Die Decken wurden ausgebreitet und wir begannen zu essen. Währenddessen erzählten uns Jerome und Max etwas mehr über die Schule und die verschiedenen Lehrer.

„Am nettesten ist Herr Yamamoto. Er hilft einem sehr und das nicht nur bei schulischen Problemen auch bei privaten”, sagte Max.

„Ja, das weiß ich.”

„Echt? Woher weißt du das denn schon, Killian?”

„Er hat mir mit Steve und seiner Gang geholfen”, erklärte ich.

„Was war da eigentlich genau mit denen? Uns hat man nichts gesagt”, fragte Sascha.

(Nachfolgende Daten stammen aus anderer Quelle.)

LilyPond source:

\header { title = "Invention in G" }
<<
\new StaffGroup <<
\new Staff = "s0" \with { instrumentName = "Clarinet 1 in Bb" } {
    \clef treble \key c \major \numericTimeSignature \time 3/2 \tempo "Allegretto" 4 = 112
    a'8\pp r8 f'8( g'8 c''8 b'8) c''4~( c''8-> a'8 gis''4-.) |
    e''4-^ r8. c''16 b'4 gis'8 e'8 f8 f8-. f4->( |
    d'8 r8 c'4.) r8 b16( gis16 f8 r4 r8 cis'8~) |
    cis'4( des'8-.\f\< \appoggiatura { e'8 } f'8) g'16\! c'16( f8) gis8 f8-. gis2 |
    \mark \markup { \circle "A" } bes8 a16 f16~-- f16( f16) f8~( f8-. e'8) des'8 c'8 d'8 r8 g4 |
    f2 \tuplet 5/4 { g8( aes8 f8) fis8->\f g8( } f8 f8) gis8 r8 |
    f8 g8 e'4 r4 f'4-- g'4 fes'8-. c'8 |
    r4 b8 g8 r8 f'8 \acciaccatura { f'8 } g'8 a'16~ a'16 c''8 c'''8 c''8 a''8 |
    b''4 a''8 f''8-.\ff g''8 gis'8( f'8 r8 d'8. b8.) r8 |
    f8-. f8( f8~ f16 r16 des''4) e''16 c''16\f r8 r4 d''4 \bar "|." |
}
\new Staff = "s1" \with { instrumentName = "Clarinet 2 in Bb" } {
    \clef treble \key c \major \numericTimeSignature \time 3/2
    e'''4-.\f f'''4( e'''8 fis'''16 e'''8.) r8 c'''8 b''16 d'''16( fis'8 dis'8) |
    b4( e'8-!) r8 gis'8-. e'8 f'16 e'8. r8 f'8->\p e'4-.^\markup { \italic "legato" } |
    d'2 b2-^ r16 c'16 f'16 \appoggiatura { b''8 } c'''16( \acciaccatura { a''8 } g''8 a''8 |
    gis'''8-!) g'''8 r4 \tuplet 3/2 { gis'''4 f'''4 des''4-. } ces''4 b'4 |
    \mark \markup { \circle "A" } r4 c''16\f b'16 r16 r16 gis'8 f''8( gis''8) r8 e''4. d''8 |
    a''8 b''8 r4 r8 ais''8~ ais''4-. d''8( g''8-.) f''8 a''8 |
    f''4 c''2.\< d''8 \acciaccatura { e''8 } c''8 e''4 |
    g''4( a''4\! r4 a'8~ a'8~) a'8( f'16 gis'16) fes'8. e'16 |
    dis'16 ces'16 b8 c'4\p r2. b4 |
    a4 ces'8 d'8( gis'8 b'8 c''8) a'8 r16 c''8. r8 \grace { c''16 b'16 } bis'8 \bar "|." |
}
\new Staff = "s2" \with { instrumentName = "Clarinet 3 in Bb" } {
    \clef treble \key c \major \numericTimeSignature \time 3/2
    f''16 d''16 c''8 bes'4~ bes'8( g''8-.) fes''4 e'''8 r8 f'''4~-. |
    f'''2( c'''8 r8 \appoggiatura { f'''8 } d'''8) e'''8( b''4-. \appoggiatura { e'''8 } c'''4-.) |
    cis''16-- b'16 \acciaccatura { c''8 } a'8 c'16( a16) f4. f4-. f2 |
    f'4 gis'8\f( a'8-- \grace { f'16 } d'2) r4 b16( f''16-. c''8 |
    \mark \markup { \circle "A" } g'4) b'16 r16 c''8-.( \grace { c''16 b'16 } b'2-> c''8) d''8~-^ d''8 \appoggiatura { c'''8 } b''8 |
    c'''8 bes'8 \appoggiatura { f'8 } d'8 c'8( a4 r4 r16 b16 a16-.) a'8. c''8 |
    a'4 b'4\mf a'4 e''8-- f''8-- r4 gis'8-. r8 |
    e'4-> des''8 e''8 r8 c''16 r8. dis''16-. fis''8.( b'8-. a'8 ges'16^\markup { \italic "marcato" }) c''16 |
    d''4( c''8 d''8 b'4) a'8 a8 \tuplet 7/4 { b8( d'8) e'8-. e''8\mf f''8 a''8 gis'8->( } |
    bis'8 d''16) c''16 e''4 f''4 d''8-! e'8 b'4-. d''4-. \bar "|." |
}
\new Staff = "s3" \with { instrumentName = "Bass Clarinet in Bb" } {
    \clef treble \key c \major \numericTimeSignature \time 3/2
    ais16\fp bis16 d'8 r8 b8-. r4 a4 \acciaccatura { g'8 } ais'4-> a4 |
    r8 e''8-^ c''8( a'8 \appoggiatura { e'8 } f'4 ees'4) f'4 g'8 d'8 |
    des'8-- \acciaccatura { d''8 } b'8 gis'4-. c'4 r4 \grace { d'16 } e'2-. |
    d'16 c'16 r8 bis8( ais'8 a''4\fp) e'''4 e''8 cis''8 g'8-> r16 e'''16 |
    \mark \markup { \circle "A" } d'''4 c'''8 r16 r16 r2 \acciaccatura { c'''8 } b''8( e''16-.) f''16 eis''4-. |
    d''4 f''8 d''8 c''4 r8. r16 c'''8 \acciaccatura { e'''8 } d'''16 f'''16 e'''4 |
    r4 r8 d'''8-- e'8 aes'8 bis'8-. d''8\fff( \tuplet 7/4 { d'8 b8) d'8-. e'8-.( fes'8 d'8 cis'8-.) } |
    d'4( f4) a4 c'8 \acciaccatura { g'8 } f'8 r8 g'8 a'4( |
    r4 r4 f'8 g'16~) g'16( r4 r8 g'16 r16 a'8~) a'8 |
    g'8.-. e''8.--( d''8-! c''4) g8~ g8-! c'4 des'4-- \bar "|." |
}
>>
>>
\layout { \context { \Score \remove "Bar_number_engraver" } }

Ich seufzte und entschloss mich es ihnen zu erzählen. „Also, das war so…”

***

„Also sind diese Projekttage vom Direktor deswegen entstanden?”, fragte mich Jerome.

Ich nickte nur.

„Ähm, Killian, ich weiß ja nicht ob ich dich das fragen darf, aber warum haben sie dich zusammengeschlagen?”

Doch ich schwieg nur.

„Ist es vielleicht wegen dem was Steve im Mathe-Unterricht rein gebrüllt hatte?”

Meine Antwort bestand nur aus einem kleinen scheuen Nicken. Anschauen konnte ich die Drei nicht. Zu groß war die Angst in ihren Augen die Abweisung zu sehen.

„Hey Killi, kein Grund so traurig zu sein. Uns stört das nicht, oder Jungs?”, hörte ich da Sascha, der sich neben mich gesetzt und einen Arm um die Schulter gelegt hatte.

„Genau”, kam es zweistimmig von den Anderen.

Erleichtert lächelnd schaute ich wieder auf. „Gracias, Jungs.”

***

Es wurde langsam dunkel und wir beschlossen, dass es an der Zeit war, zurück zu reiten. Schnell packten wir alles zusammen und ritten wieder zum Stall.

Dort kam uns auch gleich Janet entgegen. „Ah da seid ihr ja. Ich dachte schon ihr wollt gar nicht mehr wieder kommen”, schmunzelte sie.

Wir stiegen ab und machten uns daran die Pferde abzusatteln und abzutrocknen. „So geschafft”, meinte ich und auch die anderen waren fertig. Wir gingen noch zu Janet, meldeten uns ab und verabschiedeten uns.

„Bis nächstes Wochenende, Jungs”, rief sie uns hinterher.

Ein vierstimmiges „Bis dann”, antwortete ihr.